A number of in vitro studies suggest that MTX inhibits the proliferation of fibroblasts and induces their apoptosis [60]. We found no impairment in the proliferation of the ligament fibroblasts after MTX treatment up to 5 µg/ml MTX as shown in other studies as well [32, 62]. In addition, MTX did not significantly affect IL-6 mRNA expression compared to that in untreated fibroblasts, regardless of whether the cells were compressed (Fig. 4B, C). The expression of other inflammatory cytokines (IL-8 and PGE2) as well as markers of orthodontic tooth movement (RANKL and OPG) during MTX treatment will be investigated in future studies.

Limitations and consideration

In vitro studies represent snapshots in an artificial system, which often could not be transferred directly to the clinical situation.
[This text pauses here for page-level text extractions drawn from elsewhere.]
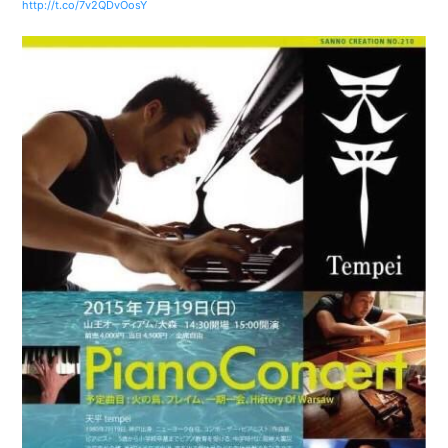
http://t.co/7v2QDvOosY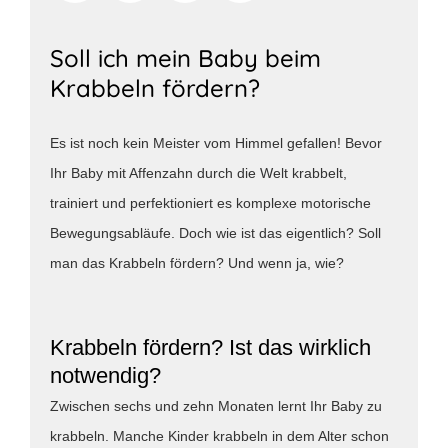
Soll ich mein Baby beim
Krabbeln fördern?
Es ist noch kein Meister vom Himmel gefallen! Bevor
Ihr Baby mit Affenzahn durch die Welt krabbelt,
trainiert und perfektioniert es komplexe motorische
Bewegungsabläufe. Doch wie ist das eigentlich? Soll
man das Krabbeln fördern? Und wenn ja, wie?
Krabbeln fördern? Ist das wirklich
notwendig?
Zwischen sechs und zehn Monaten lernt Ihr Baby zu
krabbeln. Manche Kinder krabbeln in dem Alter schon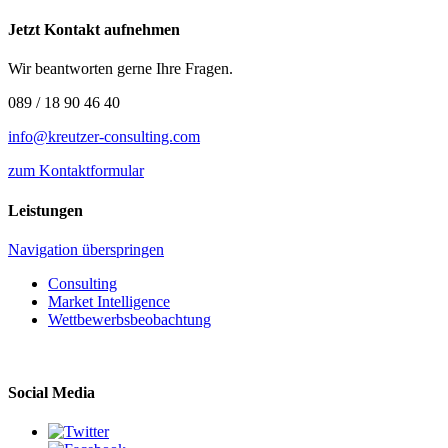
Jetzt Kontakt aufnehmen
Wir beantworten gerne Ihre Fragen.
089 / 18 90 46 40
info@kreutzer-consulting.com
zum Kontaktformular
Leistungen
Navigation überspringen
Consulting
Market Intelligence
Wettbewerbs­beobachtung
Social Media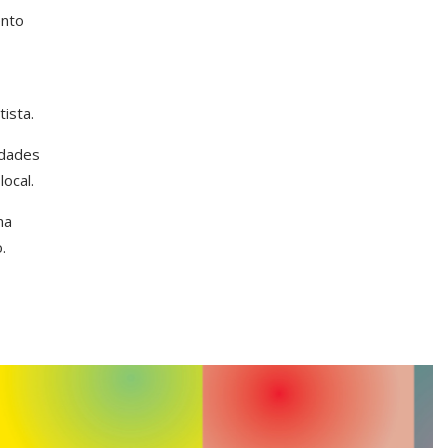
ento
ista.
idades
ocal.
ma
.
They are isolated insights into events, whereas in an organism many cells work together and influence each other. For example, the half-life of MTX is only up to 10 h [27, 63], whereas the effect of MTX on organisms is prolonged by intracellular polyglutamatization through folypolyglutamate synthetase. Patients are therefore given weekly doses of MTX [27]. Since the proliferation rate of the hPDLF under pressure had already decreased after 24 h in comparison to that of the control (Fig. 1A), we limited our experiments to this time interval. 24 h of pressure is sufficient to initiate the artificial inflammation required for orthodontic tooth movement [13, 15, 55, 56] and therefore we investigated the effect of MTX on the expression of the inflammatory IL-6, which is upregulated early in the response to pressure. Parallel MTX administration did not influence the release of the inflammatory mediator IL-6 within 24 h. Since it can take several weeks for MTX to show an effect in patients [63, 64], we do not want to draw any conclusions as to whether MTX treatment has an effect on orthodontic treatment efficacy. Proliferation of the cells over several weeks cannot be achieved in vitro. In an animal model, the administration of MTX significantly increased orthodontic tooth movement [62], while many NSAIDs reduced movement speed [63]. On the other hand, MTX can reduce microorganism-stimulated release of IL-8 and IL-1β by periodontal fibroblasts within 18 h [32]. In vivo, the effect of MTX on other cells, such as immune cells or oral microorganisms, are also of importance or more important than those on hPDLFs.

Conclusions

The primary aim of this study was to verify the critical role of antirheumatic MTX treatment in hPDLFs under biomechanical stress. We found that hPDLFs under pressure exhibit a flatter appearance with an increase in the number of connections between cells. IL-6 gene expression was upregulated in mechanically compressed cells. MTX had no significant effect on morphology or IL-6 gene expression regardless of whether the cells were compressed or not. However, since it can take several weeks for MTX to show an effect in patients, we do not want to draw conclusions as to whether treatment with MTX has an effect on orthodontic treatment. For this purpose, additional clinical studies are essential.